(Try it) In the data below, find every line with the string "hand" and pull it out.

(Collection entries)

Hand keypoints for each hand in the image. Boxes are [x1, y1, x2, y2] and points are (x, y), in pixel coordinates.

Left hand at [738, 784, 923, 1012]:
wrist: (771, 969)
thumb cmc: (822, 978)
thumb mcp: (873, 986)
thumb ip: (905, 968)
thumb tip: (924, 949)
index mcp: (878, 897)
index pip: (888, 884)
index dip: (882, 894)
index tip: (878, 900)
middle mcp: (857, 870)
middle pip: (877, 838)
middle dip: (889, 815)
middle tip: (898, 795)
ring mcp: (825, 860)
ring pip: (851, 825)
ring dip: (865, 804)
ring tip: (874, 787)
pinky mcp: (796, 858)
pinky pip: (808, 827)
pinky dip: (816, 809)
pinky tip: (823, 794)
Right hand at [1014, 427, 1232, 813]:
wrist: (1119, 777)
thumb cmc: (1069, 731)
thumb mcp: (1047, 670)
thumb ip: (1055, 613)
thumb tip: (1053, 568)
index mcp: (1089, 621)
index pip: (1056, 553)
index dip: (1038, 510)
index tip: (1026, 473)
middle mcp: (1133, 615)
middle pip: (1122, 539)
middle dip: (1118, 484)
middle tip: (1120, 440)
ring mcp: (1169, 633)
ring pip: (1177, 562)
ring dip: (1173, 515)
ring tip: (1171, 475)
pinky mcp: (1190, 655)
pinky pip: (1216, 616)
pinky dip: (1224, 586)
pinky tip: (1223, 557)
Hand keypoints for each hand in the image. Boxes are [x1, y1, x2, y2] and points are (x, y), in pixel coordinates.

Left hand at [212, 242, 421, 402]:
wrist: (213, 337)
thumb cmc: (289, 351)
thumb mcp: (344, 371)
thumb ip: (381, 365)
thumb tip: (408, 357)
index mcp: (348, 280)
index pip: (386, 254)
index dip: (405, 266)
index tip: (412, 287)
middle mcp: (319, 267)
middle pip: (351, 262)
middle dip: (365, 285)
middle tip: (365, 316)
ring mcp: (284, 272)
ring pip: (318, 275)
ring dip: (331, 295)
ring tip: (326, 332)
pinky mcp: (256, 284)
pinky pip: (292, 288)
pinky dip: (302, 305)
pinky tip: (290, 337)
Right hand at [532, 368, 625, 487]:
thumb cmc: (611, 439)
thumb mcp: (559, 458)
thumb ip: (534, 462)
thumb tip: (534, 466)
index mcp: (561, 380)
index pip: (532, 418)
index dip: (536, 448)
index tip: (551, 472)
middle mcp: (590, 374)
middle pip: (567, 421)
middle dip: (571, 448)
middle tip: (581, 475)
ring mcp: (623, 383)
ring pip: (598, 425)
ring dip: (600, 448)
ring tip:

(Exercise output)
Hand keypoints for each hand in the image. Boxes are [x1, y1, x2, y2] and points are (x, y), in pixel coordinates.
Left hand at [738, 784, 923, 1012]:
Right hand at [1014, 427, 1232, 813]:
Hand keypoints for each hand in the image. Boxes are [x1, y1, x2, y2] and points are (x, y), in pixel coordinates.
Left hand at [212, 242, 421, 402]:
Right hand at [532, 368, 625, 487]:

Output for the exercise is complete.